Weird Chall is an exploitable binary that uses libseccomp to filter Linux syscalls. The difficulty, then, relies on bypassing these restrictions.
Let’s take a look at the main function of the binary:
After the rules are applied we can only execute sys_exit_group
, sys_fstat
, sys_lseek
, sys_exit
and sys_nanosleep
so, although the flag is loaded into memory, it is not trivial to read it across the remote connection.

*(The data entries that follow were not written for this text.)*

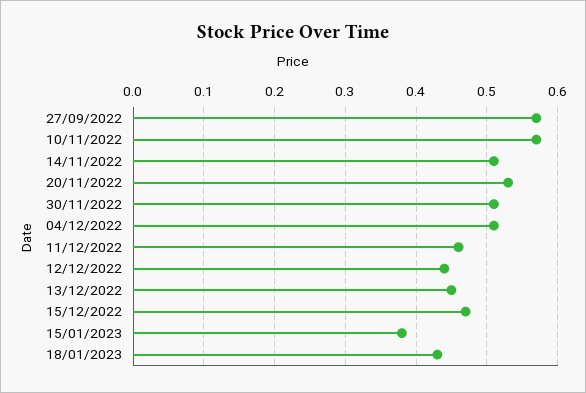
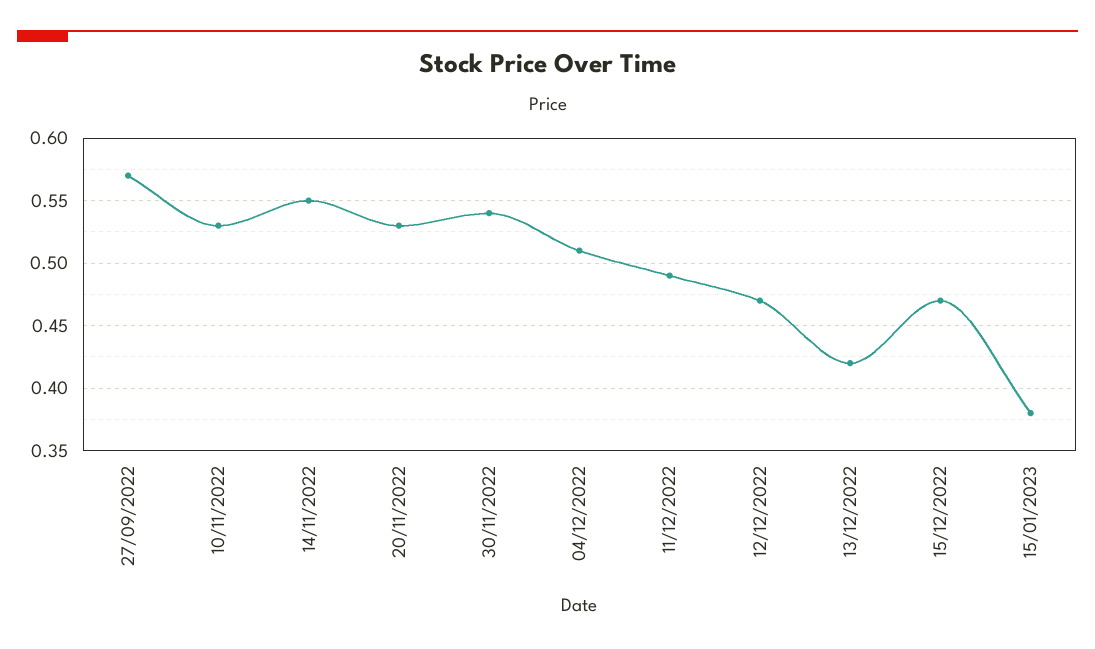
10/11/2022: 0.57 -> 0.53
14/11/2022: 0.51 -> 0.55
30/11/2022: 0.51 -> 0.54
11/12/2022: 0.46 -> 0.49
12/12/2022: 0.44 -> 0.47
13/12/2022: 0.45 -> 0.42
18/01/2023: 0.43 -> none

Our solution to extract this flag is based on a simple time-based shellcode. We compare the flag to each possible character and we identify the correct one by observing the connection status. That is to say, if the comparison fails we jump to the final shellcode position in order to get a segmentation fault and terminate the program. If the comparison succeeds, we jump to the start of shellcode and we force a loop.
To start with the exploitation, the first step is to gain command execution. In this case it is very simple because there are basically no memory protections.
We can easily trigger a segfault writing more than 72 bytes. We then look for a jmp rsp
gadget in the binary code, and we use it to overwrite the return address, gaining control of the execution flow.
With these two basic concepts we are able to gain a command execution, using the following payload:
72*"A" + jmp_rsp + "\x90"*4 + "\xCC"*10
At this point we see that the flag’s address is loaded into the R13 register
The only thing we have to do now is to implement a time based comparison shellcode to extract the flag byte by byte.
1
2
3
4
5
\# 48 31 c0 xor rax, rax
# 41 0f b6 45 01 movzx eax,BYTE PTR \[r13+character\_offset\]
# 3c 6c cmp al, requested\_byte
# 75 62 je # Continue execution until segfault
# ff e4 jmp rsp
We load the requested byte into rax
and we perform a comparison between this byte and the requested byte. If the comparison succeeds we jump again to rsp and we enter in a loop. If the comparison fails the execution pointer will jump to the end of our shellcode, triggering a segmentation fault.
In addition, we have bad chars in the shellcode so we use inc r13
and dec r13
to retrieve all the chars avoiding this restriction.